Let $C$ be a modular ribbon category. Let $D= \sqrt{\sum_i d_i^2}$, the square root of the sum of the squares of the quantum dimensions. Choose a handle decomposition of $W^4$. Keep in mind is the case where the $i$-handles are thickenings of the $i$-cells of some cell decomposition of $W$, such as the dual cell decomposition to a triangulation. Let ${\cal H}_i$ be the set of $i$-handles. Let ${\cal L}_2$ be the set of labelings of the 2-handles by simple objects of $C$. For fixed $\alpha\in{\cal L}_2$, let ${\cal L}_1(\alpha)$ denote the set of labelings of the 1-handles by orthogonal basis elements of the associated vertex spaces. (To each 1-handle is associated a $C$-picture on the linking 2-sphere, that is, a collection $c$ of ribbon endpoints on the 2-sphere labeled by simple objects $a_1\otimes \cdots\otimes a_m$ according to $\alpha$. The "vertex space" is $\hom_C(1, a_1\otimes\cdots\otimes a_m)$ or, more canonically, the vector space associated to $(B^3; c)$, where we think of $B^3$ as the normal fiber to the core of the 1-handle.) Then $$Z(W^4) = \sum_{\alpha\in{\cal L}_2} \sum_{\beta\in{\cal L}_1(\alpha)} \prod_{h_4\in {\cal H}_4} D \prod_{h_3\in {\cal H}_3} D^{-1} \prod_{h_2\in {\cal H}_2} D^{-1} \,\text{Loop}(h_2, \alpha)\quad\quad\quad\quad$$ $$\quad\quad\quad\quad\prod_{h_1\in {\cal H}_1} D \,\text{Th}(h_1, \beta)^{-1} \prod_{h_0\in {\cal H}_0} D^{-1} \, \text{Link}(h_0, \alpha, \beta) , $$

where

• $\text{Loop}(h_2, \alpha)$ is the loop value (quantum dimension) of the simple object $\alpha(h_2)$;
• $\text{Th}(h_1, \beta)$ is the evaluation of generalized theta graph with the two vertices labeled by $\beta(h_1)$ and $\overline{\beta(h_1)}$ (in the case of a generic cell decomposition where each 1-cell is incident to three 2-cells, this is just an ordinary theta graph); and
• $\text{Link}(h_0, \alpha, \beta)$ is the evaluation of the graph in $S^3$ corresponding to the link of the 0-handle $h_0$, labeled according to $\alpha$ and $\beta$.

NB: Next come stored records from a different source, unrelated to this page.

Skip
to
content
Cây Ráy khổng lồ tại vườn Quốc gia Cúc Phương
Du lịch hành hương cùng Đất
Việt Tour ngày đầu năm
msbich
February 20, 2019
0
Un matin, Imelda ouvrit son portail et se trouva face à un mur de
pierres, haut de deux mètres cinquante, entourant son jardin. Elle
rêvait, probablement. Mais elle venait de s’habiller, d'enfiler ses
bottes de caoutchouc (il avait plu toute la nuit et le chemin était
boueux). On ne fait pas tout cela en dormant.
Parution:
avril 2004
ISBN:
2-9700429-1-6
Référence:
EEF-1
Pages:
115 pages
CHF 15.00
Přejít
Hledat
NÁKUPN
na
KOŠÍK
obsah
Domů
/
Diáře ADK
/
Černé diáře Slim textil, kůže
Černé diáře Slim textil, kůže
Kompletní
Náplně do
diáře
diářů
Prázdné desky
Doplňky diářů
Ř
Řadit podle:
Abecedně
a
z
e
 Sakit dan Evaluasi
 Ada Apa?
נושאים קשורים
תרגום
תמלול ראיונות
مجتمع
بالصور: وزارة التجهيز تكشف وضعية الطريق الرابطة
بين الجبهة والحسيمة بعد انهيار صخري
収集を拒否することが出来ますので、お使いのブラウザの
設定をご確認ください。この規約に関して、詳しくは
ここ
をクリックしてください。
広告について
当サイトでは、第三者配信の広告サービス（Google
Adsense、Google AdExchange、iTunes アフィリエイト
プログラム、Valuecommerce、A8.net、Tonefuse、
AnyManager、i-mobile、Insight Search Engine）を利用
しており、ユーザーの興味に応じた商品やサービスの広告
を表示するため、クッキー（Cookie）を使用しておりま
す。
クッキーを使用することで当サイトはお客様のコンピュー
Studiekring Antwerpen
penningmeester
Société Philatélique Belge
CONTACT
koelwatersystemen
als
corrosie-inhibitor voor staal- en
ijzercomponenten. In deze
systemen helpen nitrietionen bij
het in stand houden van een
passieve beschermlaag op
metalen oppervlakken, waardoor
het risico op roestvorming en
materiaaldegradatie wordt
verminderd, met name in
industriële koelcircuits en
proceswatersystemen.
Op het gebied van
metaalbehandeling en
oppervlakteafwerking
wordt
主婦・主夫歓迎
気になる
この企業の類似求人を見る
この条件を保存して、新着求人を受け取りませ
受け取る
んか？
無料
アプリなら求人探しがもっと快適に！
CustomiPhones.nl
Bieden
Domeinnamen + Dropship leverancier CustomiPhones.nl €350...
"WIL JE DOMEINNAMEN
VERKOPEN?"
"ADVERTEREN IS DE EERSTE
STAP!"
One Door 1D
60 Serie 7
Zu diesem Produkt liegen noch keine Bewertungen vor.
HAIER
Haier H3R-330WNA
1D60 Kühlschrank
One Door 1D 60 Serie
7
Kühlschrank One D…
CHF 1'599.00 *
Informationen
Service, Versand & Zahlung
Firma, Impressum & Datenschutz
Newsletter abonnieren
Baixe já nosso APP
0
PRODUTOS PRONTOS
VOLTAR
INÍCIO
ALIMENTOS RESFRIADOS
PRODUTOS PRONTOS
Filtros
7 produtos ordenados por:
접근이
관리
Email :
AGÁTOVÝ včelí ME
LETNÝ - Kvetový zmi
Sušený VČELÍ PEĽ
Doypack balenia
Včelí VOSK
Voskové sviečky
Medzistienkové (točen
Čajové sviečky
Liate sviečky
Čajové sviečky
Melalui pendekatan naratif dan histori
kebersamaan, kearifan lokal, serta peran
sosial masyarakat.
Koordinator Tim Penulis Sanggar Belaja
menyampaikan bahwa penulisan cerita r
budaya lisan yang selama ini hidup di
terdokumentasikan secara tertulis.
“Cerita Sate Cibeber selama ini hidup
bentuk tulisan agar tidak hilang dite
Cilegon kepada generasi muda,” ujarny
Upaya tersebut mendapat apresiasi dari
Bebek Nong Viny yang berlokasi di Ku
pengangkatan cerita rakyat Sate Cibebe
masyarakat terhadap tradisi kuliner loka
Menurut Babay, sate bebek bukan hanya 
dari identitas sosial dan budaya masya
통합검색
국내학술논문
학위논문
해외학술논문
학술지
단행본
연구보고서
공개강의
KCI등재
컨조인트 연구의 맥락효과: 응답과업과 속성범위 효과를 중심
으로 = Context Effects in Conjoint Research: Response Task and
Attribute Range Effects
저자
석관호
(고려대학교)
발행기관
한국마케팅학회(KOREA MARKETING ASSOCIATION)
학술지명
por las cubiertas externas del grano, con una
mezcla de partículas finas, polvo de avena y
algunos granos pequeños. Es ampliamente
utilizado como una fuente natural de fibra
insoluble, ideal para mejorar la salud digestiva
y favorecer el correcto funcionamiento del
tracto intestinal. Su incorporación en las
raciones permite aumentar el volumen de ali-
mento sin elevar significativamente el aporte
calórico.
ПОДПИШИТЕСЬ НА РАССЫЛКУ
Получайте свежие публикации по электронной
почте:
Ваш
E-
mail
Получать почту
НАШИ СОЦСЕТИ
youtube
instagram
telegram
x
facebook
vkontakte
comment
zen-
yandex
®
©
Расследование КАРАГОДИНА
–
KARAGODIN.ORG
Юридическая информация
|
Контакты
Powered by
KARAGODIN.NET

If $W$ has a boundary $M$ then we can place a labeled link $L$ in the boundary, and the labels of the link play a role similar to the labels of the 2-handles above. In this case the state sum computes $WRT(M, L)$.

For a generic cell decomposition of $W$ (i.e. dual to a triangulation), the $\text{Link}(h_0, \alpha, \beta)$ factor is an evaluation of a labeled ribbon graph which looks like the 1-skeleton of a 4-simplex. If we resolve the five 4-valent vertices oin this graph into pairs of 3-valent vertices, then this becomes the "15-j symbol" used by Crane and Yetter. (Keep in mind that Crane and Yetter use a different normalization which obscures the relation to the WRT invariant.)

On the other hand, if we choose a handle decomposition of $W$ with a single 0-handle and several 2-handles (no 1- 3- or 4-handles), then it is easy to see that the above state sum reduces to the Reshetikhin-Turaev surgery formula. The factor $\text{Link}(h_0, \alpha, \beta)$ is the generalized Jones polynomial (evaluated at a root of unity) in this case.

A similar variant yields the Turaev "shadow" state sum.